In arrivo un task force provinciale a supporto delle Aziende pubbliche di servizi alla persona che gestiscono RSA nell’Alto Garda e Ledro e a Predazzo. Lo prevede una determinazione urgente del direttore generale del Dipartimento salute, Giancarlo Ruscitti, che istituisce un gruppo operativo ristretto con il compito di coadiuvare professionalmente, nella gestione dell’emergenza da coronavirus, i responsabili sanitari e gestionali delle Apsp di Ledro, Riva del Garda, Arco, Dro, Predazzo e del “Casa Mia” di Riva del Garda, in una logica di integrazione fra gli ospedali e la sanità territoriale.

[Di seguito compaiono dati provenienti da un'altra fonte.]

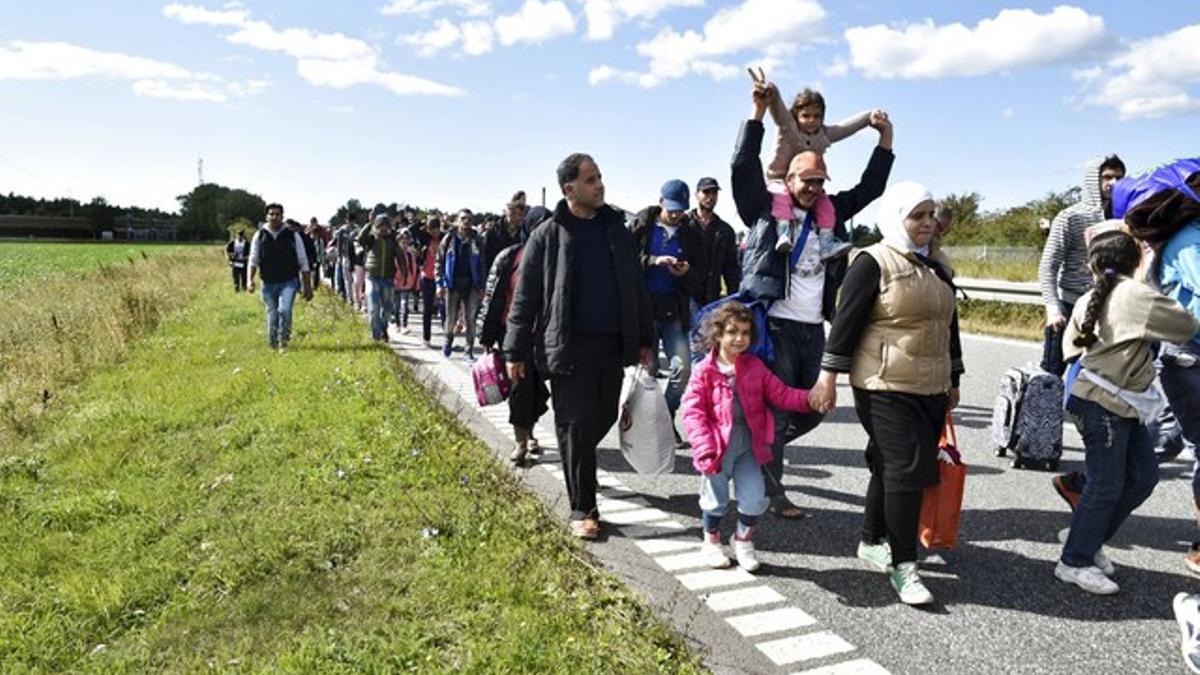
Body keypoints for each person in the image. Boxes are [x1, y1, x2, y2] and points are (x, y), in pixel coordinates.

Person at [736, 69, 895, 520]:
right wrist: (756, 113)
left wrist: (884, 139)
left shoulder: (831, 215)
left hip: (814, 329)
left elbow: (871, 188)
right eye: (806, 182)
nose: (814, 189)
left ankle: (757, 444)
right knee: (780, 409)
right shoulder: (766, 214)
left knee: (815, 408)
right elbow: (740, 168)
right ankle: (773, 492)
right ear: (788, 182)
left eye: (820, 182)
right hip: (779, 327)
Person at [811, 181, 963, 606]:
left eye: (932, 216)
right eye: (918, 216)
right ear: (897, 218)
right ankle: (904, 564)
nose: (928, 224)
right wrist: (828, 377)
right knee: (908, 469)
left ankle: (871, 539)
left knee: (888, 465)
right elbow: (844, 324)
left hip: (930, 385)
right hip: (883, 384)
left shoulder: (936, 265)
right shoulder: (872, 262)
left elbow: (948, 325)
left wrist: (955, 376)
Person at [503, 153, 653, 539]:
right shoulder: (547, 235)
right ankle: (582, 506)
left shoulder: (616, 231)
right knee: (575, 424)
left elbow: (636, 289)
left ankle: (580, 466)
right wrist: (514, 351)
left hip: (611, 345)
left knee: (601, 416)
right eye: (590, 180)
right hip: (567, 348)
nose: (599, 185)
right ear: (569, 189)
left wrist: (645, 340)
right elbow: (525, 299)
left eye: (600, 177)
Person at [1053, 230, 1198, 595]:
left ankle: (1086, 535)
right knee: (1106, 483)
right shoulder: (1137, 296)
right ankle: (1075, 560)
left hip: (1105, 398)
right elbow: (1185, 326)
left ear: (1092, 265)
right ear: (1137, 261)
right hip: (1105, 402)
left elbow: (1070, 346)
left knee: (1143, 477)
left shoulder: (1090, 296)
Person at [681, 301, 811, 572]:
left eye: (745, 332)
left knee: (754, 497)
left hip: (750, 445)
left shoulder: (755, 366)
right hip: (716, 447)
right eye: (732, 332)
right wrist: (703, 446)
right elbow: (692, 412)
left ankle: (743, 540)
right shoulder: (704, 371)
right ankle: (712, 541)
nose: (739, 338)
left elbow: (781, 394)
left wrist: (812, 399)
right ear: (718, 335)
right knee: (714, 500)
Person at [1116, 163, 1200, 573]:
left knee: (1168, 440)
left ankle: (1099, 478)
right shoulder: (1187, 239)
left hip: (1184, 353)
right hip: (1189, 356)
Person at [764, 80, 876, 260]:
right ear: (795, 115)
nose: (811, 121)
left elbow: (846, 128)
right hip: (778, 179)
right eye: (805, 115)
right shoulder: (788, 127)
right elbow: (778, 112)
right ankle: (783, 232)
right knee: (781, 196)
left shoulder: (823, 135)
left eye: (817, 116)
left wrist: (869, 116)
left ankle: (826, 243)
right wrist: (772, 92)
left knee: (826, 205)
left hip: (806, 183)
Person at [1037, 155, 1126, 377]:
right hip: (1070, 306)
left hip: (1109, 308)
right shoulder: (1069, 216)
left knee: (1104, 377)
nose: (1113, 183)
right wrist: (1053, 308)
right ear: (1092, 179)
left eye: (1118, 178)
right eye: (1107, 177)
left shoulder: (1125, 217)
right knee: (1051, 380)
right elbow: (1048, 265)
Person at [478, 206, 553, 465]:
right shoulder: (510, 257)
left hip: (545, 336)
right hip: (512, 334)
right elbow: (492, 297)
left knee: (537, 390)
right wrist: (486, 334)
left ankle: (530, 431)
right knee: (520, 389)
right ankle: (521, 442)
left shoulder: (559, 259)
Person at [632, 180, 702, 445]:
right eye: (671, 209)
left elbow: (698, 276)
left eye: (681, 210)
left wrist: (686, 273)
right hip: (644, 310)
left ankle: (664, 417)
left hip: (674, 311)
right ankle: (644, 428)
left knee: (682, 370)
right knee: (646, 374)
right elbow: (627, 262)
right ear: (660, 201)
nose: (675, 215)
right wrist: (653, 261)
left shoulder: (690, 233)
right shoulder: (642, 226)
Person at [247, 203, 313, 349]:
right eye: (271, 214)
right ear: (266, 216)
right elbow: (253, 259)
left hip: (289, 281)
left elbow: (303, 261)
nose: (274, 217)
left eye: (277, 214)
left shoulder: (292, 235)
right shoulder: (260, 235)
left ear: (282, 216)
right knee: (272, 313)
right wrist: (249, 280)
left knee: (285, 310)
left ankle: (284, 341)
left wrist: (307, 286)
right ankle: (273, 343)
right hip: (268, 282)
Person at [437, 209, 485, 361]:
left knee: (470, 319)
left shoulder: (477, 239)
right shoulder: (449, 239)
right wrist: (440, 284)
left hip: (472, 285)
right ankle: (447, 341)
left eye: (469, 219)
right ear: (457, 220)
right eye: (463, 218)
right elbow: (439, 262)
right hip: (452, 285)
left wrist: (482, 285)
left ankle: (468, 350)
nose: (466, 222)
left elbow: (483, 263)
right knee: (451, 318)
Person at [688, 177, 741, 308]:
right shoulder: (683, 225)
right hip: (686, 297)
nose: (710, 197)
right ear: (696, 195)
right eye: (706, 192)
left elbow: (731, 268)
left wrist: (733, 299)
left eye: (714, 193)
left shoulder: (725, 230)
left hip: (712, 297)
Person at [357, 214, 404, 342]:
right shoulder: (371, 239)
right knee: (373, 308)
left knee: (388, 309)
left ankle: (383, 328)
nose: (383, 229)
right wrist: (369, 224)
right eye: (380, 226)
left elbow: (400, 257)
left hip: (388, 279)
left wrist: (404, 273)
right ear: (376, 226)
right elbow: (360, 238)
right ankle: (376, 336)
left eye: (386, 226)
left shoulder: (393, 241)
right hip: (372, 277)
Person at [482, 192, 527, 278]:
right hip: (497, 276)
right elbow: (485, 259)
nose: (520, 218)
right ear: (509, 213)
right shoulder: (492, 233)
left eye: (521, 215)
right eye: (517, 215)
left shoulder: (523, 232)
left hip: (516, 277)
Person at [418, 216, 444, 349]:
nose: (434, 232)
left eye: (436, 229)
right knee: (427, 309)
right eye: (431, 229)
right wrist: (423, 222)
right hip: (427, 276)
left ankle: (447, 339)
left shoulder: (445, 238)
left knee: (444, 308)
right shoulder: (424, 238)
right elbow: (412, 229)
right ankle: (426, 337)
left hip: (442, 278)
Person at [393, 231, 420, 335]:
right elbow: (392, 268)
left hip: (407, 283)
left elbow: (414, 269)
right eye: (402, 243)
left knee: (405, 304)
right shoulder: (394, 255)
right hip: (396, 283)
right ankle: (397, 324)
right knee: (396, 305)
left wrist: (414, 282)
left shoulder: (410, 255)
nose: (404, 245)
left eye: (406, 243)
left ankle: (404, 325)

Il provvedimento, che sarà ratificato a breve dalla Giunta provinciale, prevede un supporto professionale per uno dei settori più delicati. “Questa epidemia – spiega l’assessore alla salute Stefania Segnana – ha duramente colpito tutta la popolazione, ma con una gravità maggiore verso le persone che alloggiano in Comunità e sono in situazioni di fragilità sanitaria, e, in generale, di fragilità sociale e personale complessiva. Stiamo parlando di anziani ospiti delle Rsa e anche, in senso più lato, di persone ospitate in Comunità socio-sanitarie, socio assistenziali ed educative, in alloggi protetti e semi protetti. A ieri le persone contagiate e residenti presso RSA o Case di cura erano infatti 377 – prosegue l’assessore – ecco che questa task force ci consente di sostenere e aiutare i responsabili sanitari e gestionali, ed in particolare quelli delle Apsp più colpite, ovvero quelle dell’area Alto Garda e Ledro e di Predazzo. Inoltre, proprio su richiesta dell’APSP Casa Mia, che gestisce servizi residenziali, semiresidenziali e domiciliari per minori in situazioni di fragilità, l’attività della task force potrà essere estesa anche a loro”.

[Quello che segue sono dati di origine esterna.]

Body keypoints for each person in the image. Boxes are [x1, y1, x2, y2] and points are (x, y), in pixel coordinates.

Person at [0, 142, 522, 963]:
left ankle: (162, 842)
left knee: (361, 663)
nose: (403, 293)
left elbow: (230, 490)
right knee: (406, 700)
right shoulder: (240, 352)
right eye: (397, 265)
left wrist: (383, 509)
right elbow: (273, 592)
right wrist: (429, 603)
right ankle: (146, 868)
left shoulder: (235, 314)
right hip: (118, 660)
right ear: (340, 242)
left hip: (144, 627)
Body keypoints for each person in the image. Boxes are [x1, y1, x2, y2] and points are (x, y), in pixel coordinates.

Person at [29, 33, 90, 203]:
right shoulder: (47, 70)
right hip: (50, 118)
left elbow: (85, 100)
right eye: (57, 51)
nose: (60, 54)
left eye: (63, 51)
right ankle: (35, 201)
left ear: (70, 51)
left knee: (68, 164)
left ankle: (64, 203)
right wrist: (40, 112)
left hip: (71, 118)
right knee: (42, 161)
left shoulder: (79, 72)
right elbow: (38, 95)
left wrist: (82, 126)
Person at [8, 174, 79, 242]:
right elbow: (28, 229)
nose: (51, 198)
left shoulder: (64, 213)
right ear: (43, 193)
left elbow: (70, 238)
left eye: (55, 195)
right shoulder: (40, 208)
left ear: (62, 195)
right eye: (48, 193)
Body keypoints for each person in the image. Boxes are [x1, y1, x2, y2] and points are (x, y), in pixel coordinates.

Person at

La task force è formata da: Gino Gobber, direttore dell’Unità Operativa Complessa Multizonale di Cure Palliative dell’Azienda provinciale per i servizi sanitari con compiti di direzione, Francesco Pizzo, dirigente medico dell’Unità operativa igiene e sanità pubblica, Annamaria Guarnier, direttrice della Struttura complessa Governance dei processi assistenziali e della riabilitazione. Essi hanno il il compito di coadiuvare i responsabili sanitari e gestionali complessivi delle APSP nella gestione sanitaria ed assistenziale dell’emergenza da Coronavirus, in una logica di sistema e di scambio bi – direzionali tra Ospedale e Territorio. Vi fanno inoltre parte: Giancarlo Bizzari, dirigente amministrativo del Servizio logistica di APSS, con compiti di raccordo e coordinamento tra la task force e le Unità organizzative dell’Azienda provinciale per i servizi sanitari, e Michele Bardino, dirigente amministrativo del Dipartimento salute e politiche sociali della Provincia, con compiti di raccordo tra la task force e le Unità organizzative della Provincia.

La task force è istituita con decorrenza ed operatività immediate; opererà per tutto il periodo di durata dello stato di emergenza epidemiologica, come stabilita dalla delibera del Consiglio dei Ministri del 31 gennaio 2020, ossia fino al 1°agosto 2020. In caso di necessità, opererà anche dopo tale data.